(TEXT SECTION):
○ ○ ○ ○ ○

Table of Contents

Part 1

Entries

Entry 1: February 07, 2012

As an aid, feel free to use the following questions to help you generate content for your entries:

In the first days of class concepts of significance that I have taken away from said learning are:

svn add and svn commit actions.

pointers, using pointers in C programming code.

integers, chars, using integers and chars as pointers, using integers and chars in C programming code.

include action, using include actions in C programming to use libraries.

The svn commands are great for saving information to your directories and committing changes.

The pointers are used to have something exist in memory but no be contained in a certain place.

The integers and chars can be used to declare variables.

The include action is used to reference pre-existing libraries contained in the C programming language.

Something that does not make perfect sense to me at this point in the class so far is the “%u\n” “%d\n” portions of code.

My challenge with a C programming course is that I have no previous experience with a programming language, a lot of new information to grasp.

Entry 2: February 16, 2012

With this in class example we used pointers, malloc, a while loop, if condition, else and else if condition, srand, time, NULL,

malloc was a call for an allocation of memory.

While loop with conditions was our implementation to keep the program running for more than one instance.

srand was our pseudo random number generator.

time was our value system of numbers that srand used to return random numbers? I think.

○ ○ ○ ○ ○

(PROVIDED ENTRIES):
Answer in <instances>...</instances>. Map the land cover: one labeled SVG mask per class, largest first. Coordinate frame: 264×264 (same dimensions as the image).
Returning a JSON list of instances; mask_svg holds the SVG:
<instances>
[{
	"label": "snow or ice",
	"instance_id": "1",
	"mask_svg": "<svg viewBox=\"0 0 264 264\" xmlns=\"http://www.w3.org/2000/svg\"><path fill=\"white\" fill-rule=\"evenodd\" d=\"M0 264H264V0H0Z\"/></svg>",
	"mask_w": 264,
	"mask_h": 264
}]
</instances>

○ ○ ○ ○ ○

(WRITTEN EXERCISE A):
Answer these questions from the journal.
(i) What is srand described as?
(ii) What does the include action reference?
(iii) On what date was Entry 2 written?
(WRITTEN EXERCISE B): Rename "land cover" to "surface cover" throughout the rows, and change nothing else in them.
The journal and the rows were taken from unrelated sources.

(EXPECTED ANSWER A):
(i) A pseudo random number generator.
(ii) Pre-existing libraries contained in the C programming language.
(iii) February 16, 2012.

(EXPECTED ANSWER B):
Answer in <instances>...</instances>. Map the surface cover: one labeled SVG mask per class, largest first. Coordinate frame: 264×264 (same dimensions as the image).
Returning a JSON list of instances; mask_svg holds the SVG:
<instances>
[{
	"label": "snow or ice",
	"instance_id": "1",
	"mask_svg": "<svg viewBox=\"0 0 264 264\" xmlns=\"http://www.w3.org/2000/svg\"><path fill=\"white\" fill-rule=\"evenodd\" d=\"M0 264H264V0H0Z\"/></svg>",
	"mask_w": 264,
	"mask_h": 264
}]
</instances>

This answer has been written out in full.